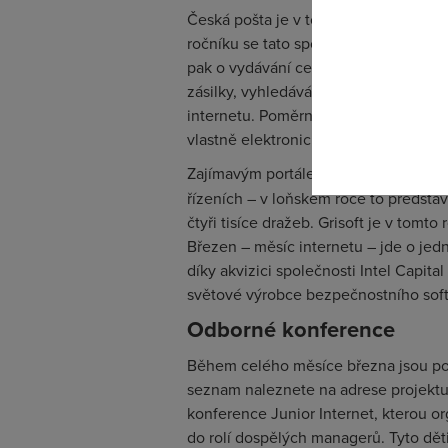
Česká pošta je v tomto roce hlavním
ročníku se tato společnost snaží inf
Pokud se o
pak o vydávání certifikátů elektroni
odkazu.
zásilky, vyhledáváním PSČ nebo možn
internetu. Poměrně neznámou službou 
vlastně elektronická obdoba zásilky 
Zajímavým portálem je
www.centraln
řízeních – v loňském roce to předsta
čtyři tisíce dražeb. Grisoft je v tomt
Březen – měsíc internetu – jde o jed
díky akvizici společnosti Intel Capit
světové výrobce bezpečnostního sof
Odborné konference
Během celého měsíce března jsou poř
seznam naleznete na adrese projektu,
konference Junior Internet, kterou or
do rolí dospělých managerů. Tyto dět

******

▸ **Required action**
Everything in the records must be returned exactly, except the pictures.

▸ **Solution to this exercise**
Česká pošta je v tomto roce hlavním
ročníku se tato společnost snaží inf
Pokud se o
pak o vydávání certifikátů elektroni
odkazu.
zásilky, vyhledáváním PSČ nebo možn
internetu. Poměrně neznámou službou 
vlastně elektronická obdoba zásilky 
Zajímavým portálem je
www.centraln
řízeních – v loňském roce to předsta
čtyři tisíce dražeb. Grisoft je v tomt
Březen – měsíc internetu – jde o jed
díky akvizici společnosti Intel Capit
světové výrobce bezpečnostního sof
Odborné konference
Během celého měsíce března jsou poř
seznam naleznete na adrese projektu,
konference Junior Internet, kterou or
do rolí dospělých managerů. Tyto dět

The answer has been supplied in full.